Another interesting facet of the coverage of Ferguson is the prevalence of tweets.  Tweeting is really common when things are happening– news breaks first on twitter, after all– but now I’m seeing a lot of tweets of outrage, even after most of the conflict has died down.

Two of the most common threads seem to be: arrest Darren Wilson, and the fact that conflict is still happening.  These could reasonably be misrepresentations, but if true, they draw to light an unpleasant fact of the media– if the news is old, no one will care.  People know about Ferguson now, but since it’s been happening for five weeks, no one wants to hear about the conflict, since it’s old news.  People know that Darren Wilson shot Mike Brown, but it’s old news.

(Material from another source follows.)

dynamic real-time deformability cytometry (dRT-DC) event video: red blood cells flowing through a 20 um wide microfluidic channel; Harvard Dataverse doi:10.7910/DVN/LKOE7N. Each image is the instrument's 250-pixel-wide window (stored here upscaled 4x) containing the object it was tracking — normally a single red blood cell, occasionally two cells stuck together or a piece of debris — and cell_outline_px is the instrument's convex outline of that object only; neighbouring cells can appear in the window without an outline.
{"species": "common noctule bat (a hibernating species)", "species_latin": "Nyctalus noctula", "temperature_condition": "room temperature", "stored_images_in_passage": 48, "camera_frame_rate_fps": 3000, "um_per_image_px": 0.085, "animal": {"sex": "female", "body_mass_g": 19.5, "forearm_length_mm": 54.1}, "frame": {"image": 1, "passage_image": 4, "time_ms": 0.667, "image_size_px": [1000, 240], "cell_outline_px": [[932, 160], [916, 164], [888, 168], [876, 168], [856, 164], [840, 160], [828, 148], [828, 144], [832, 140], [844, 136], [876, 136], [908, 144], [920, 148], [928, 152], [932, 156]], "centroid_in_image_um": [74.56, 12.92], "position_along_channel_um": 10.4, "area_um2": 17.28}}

Knowing this, how do we bring more attention to ongoing problems? How can there be justice?

9/3: Miss Representation

I found the documentary “Miss Representation” to be interesting and a fairly well-made film.  I’m not sure that I learned much new from it, but I’d also say that I’m a little more informed about women’s representation than the average viewer.  I thought it was particularly effective in its use of dynamic text during the non-narrated statistics: for example, “35 women have served as US governors compared to 2,319 men.” and the accompanying dynamic text. 

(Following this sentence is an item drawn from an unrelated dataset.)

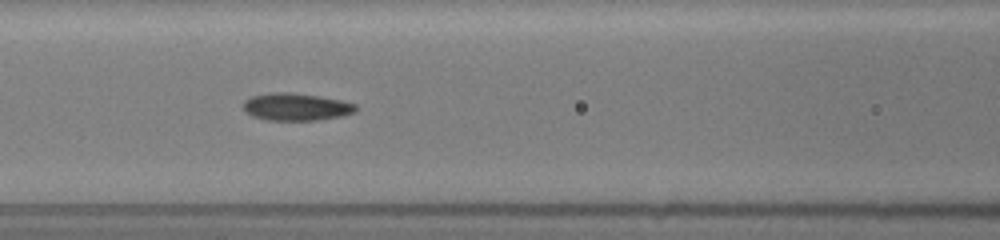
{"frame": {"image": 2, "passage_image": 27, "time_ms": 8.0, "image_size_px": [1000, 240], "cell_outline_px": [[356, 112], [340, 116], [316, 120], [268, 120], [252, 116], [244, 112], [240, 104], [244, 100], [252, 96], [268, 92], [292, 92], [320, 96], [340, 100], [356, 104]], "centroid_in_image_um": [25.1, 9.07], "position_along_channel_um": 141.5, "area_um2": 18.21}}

In particular, these effects brought to mind this infographic, which I found fairly memorable when I came across it randomly in social media (tumblr? or facebook? maybe reddit?):

source: blog.leeandlow.com

Many of the statistics in “Miss Representation” are even lower than the 12% women vs. 88% men of this infographic– for example, the governor statistic.  I think the usage of visual representation really serves to drive the point home.

I also particulary appreciated the comparisons to other countries, because I feel that frequently criticisms of gender and race are very limited in their scope, talking only about the United States, without really recognizing that other countries exist.  However, “Miss Representation” did cite that in the U.S., there is no maternity leave, and this is a problem that is mostly a U.S. problem, as many European countries do have maternity leave.  They also cite that 71 countries have had female presidents or prime ministers, but the U.S. never has.

All in all, I enjoyed watching this movie, and it certainly had interesting statistics and interviews.  I will probably look into the other documentary by The Representation Project, listed on their website as being released in 2015: “The Mask You Live In.”